===== RECORDS PROVIDED

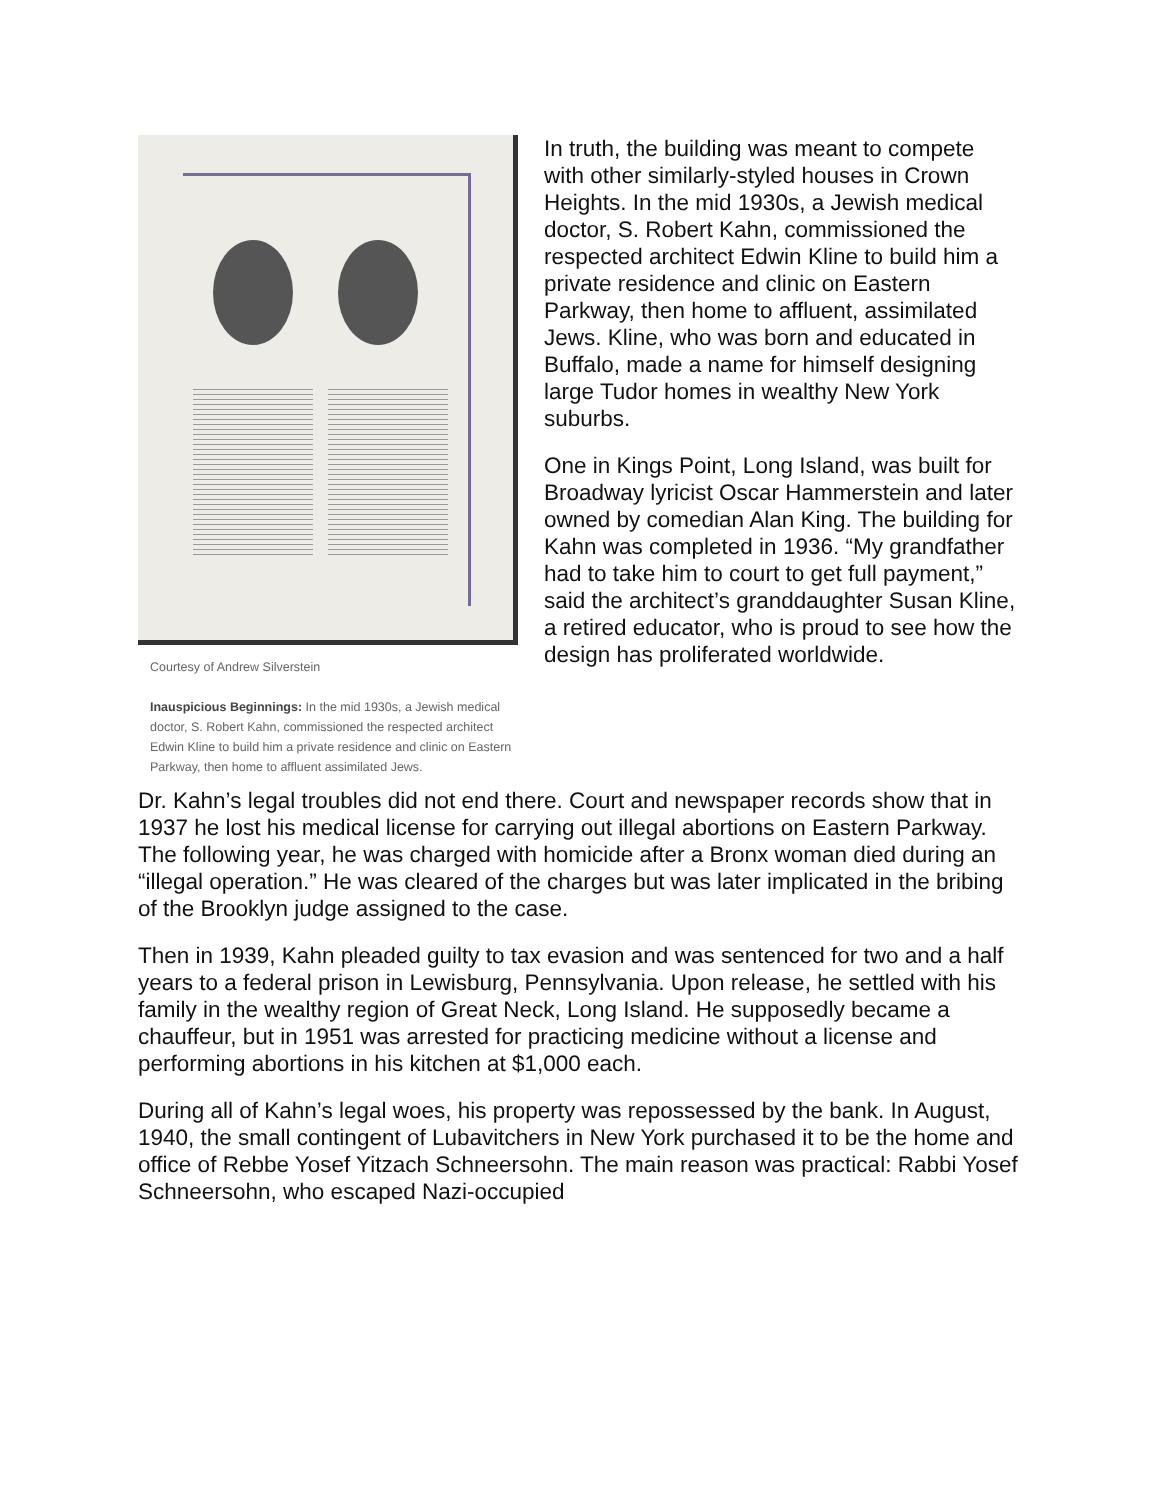Courtesy of Andrew Silverstein
Inauspicious Beginnings: In the mid 1930s, a Jewish medical doctor, S. Robert Kahn, commissioned the respected architect Edwin Kline to build him a private residence and clinic on Eastern Parkway, then home to affluent assimilated Jews.
In truth, the building was meant to compete with other similarly-styled houses in Crown Heights. In the mid 1930s, a Jewish medical doctor, S. Robert Kahn, commissioned the respected architect Edwin Kline to build him a private residence and clinic on Eastern Parkway, then home to affluent, assimilated Jews. Kline, who was born and educated in Buffalo, made a name for himself designing large Tudor homes in wealthy New York suburbs.
One in Kings Point, Long Island, was built for Broadway lyricist Oscar Hammerstein and later owned by comedian Alan King. The building for Kahn was completed in 1936. “My grandfather had to take him to court to get full payment,” said the architect’s granddaughter Susan Kline, a retired educator, who is proud to see how the design has proliferated worldwide.
Dr. Kahn’s legal troubles did not end there. Court and newspaper records show that in 1937 he lost his medical license for carrying out illegal abortions on Eastern Parkway. The following year, he was charged with homicide after a Bronx woman died during an “illegal operation.” He was cleared of the charges but was later implicated in the bribing of the Brooklyn judge assigned to the case.
Then in 1939, Kahn pleaded guilty to tax evasion and was sentenced for two and a half years to a federal prison in Lewisburg, Pennsylvania. Upon release, he settled with his family in the wealthy region of Great Neck, Long Island. He supposedly became a chauffeur, but in 1951 was arrested for practicing medicine without a license and performing abortions in his kitchen at $1,000 each.
During all of Kahn’s legal woes, his property was repossessed by the bank. In August, 1940, the small contingent of Lubavitchers in New York purchased it to be the home and office of Rebbe Yosef Yitzach Schneersohn. The main reason was practical: Rabbi Yosef Schneersohn, who escaped Nazi-occupied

==========

TASK: An answer that restates all the entries exactly and drops the images is what is needed.

TASK RESPONSE:
Courtesy of Andrew Silverstein
Inauspicious Beginnings: In the mid 1930s, a Jewish medical doctor, S. Robert Kahn, commissioned the respected architect Edwin Kline to build him a private residence and clinic on Eastern Parkway, then home to affluent assimilated Jews.
In truth, the building was meant to compete with other similarly-styled houses in Crown Heights. In the mid 1930s, a Jewish medical doctor, S. Robert Kahn, commissioned the respected architect Edwin Kline to build him a private residence and clinic on Eastern Parkway, then home to affluent, assimilated Jews. Kline, who was born and educated in Buffalo, made a name for himself designing large Tudor homes in wealthy New York suburbs.
One in Kings Point, Long Island, was built for Broadway lyricist Oscar Hammerstein and later owned by comedian Alan King. The building for Kahn was completed in 1936. “My grandfather had to take him to court to get full payment,” said the architect’s granddaughter Susan Kline, a retired educator, who is proud to see how the design has proliferated worldwide.
Dr. Kahn’s legal troubles did not end there. Court and newspaper records show that in 1937 he lost his medical license for carrying out illegal abortions on Eastern Parkway. The following year, he was charged with homicide after a Bronx woman died during an “illegal operation.” He was cleared of the charges but was later implicated in the bribing of the Brooklyn judge assigned to the case.
Then in 1939, Kahn pleaded guilty to tax evasion and was sentenced for two and a half years to a federal prison in Lewisburg, Pennsylvania. Upon release, he settled with his family in the wealthy region of Great Neck, Long Island. He supposedly became a chauffeur, but in 1951 was arrested for practicing medicine without a license and performing abortions in his kitchen at $1,000 each.
During all of Kahn’s legal woes, his property was repossessed by the bank. In August, 1940, the small contingent of Lubavitchers in New York purchased it to be the home and office of Rebbe Yosef Yitzach Schneersohn. The main reason was practical: Rabbi Yosef Schneersohn, who escaped Nazi-occupied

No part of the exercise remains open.